Idiophantis soreuta

Scientific classification
- Domain: Eukaryota
- Kingdom: Animalia
- Phylum: Arthropoda
- Class: Insecta
- Order: Lepidoptera
- Family: Gelechiidae
- Genus: Idiophantis
- Species: I. soreuta
- Binomial name: Idiophantis soreuta Meyrick, 1906

= Idiophantis soreuta =

- Authority: Meyrick, 1906

Species of moth

Idiophantis soreuta is a moth of the family Gelechiidae. It was described by Edward Meyrick in 1906. It is found in Sri Lanka.

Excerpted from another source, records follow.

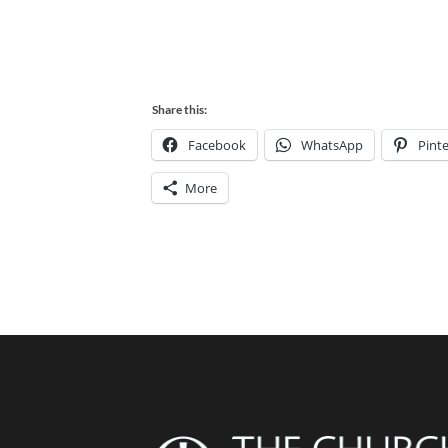
Share this:
Facebook
WhatsApp
Pinte
More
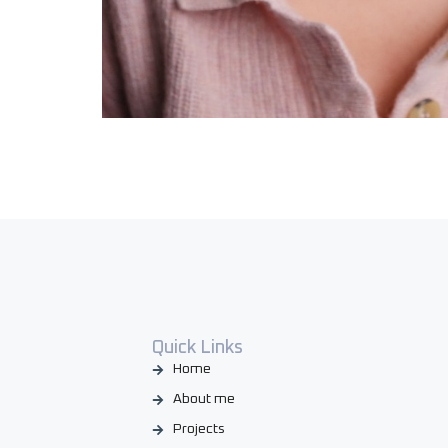
Quick Links
Home
About me
Projects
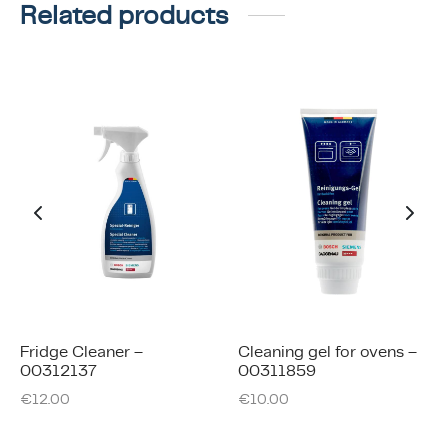
Related products
Fridge Cleaner –
Cleaning gel for ovens –
00312137
00311859
€
12.00
€
10.00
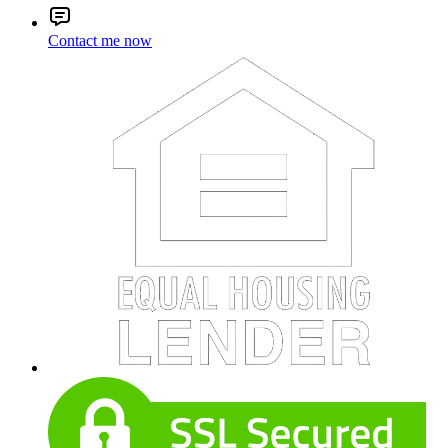
Contact me now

The wingspan is 13–14 mm. The forewings are pale brownish ochreous, towards the apex yellowish tinged and with a dark fuscous patch extending along the costa from the base to two-thirds, not reaching halfway across the wing, the lower edge with two short darker rounded prominences before the middle, the posterior edge straight, oblique. There are a few variable scattered dark fuscous dots or dashes between this and the dorsum, as well as a fine whitish fuscous-edged line from three-fourths of the costa to the dorsum before the tornus, right-angled above the middle with the arms subsinuate. A whitish streak is found along the costa towards the apex, edged with fuscous beneath. There is also a small dark metallic-bronze spot on the termen beneath the middle. The hindwings are fuscous.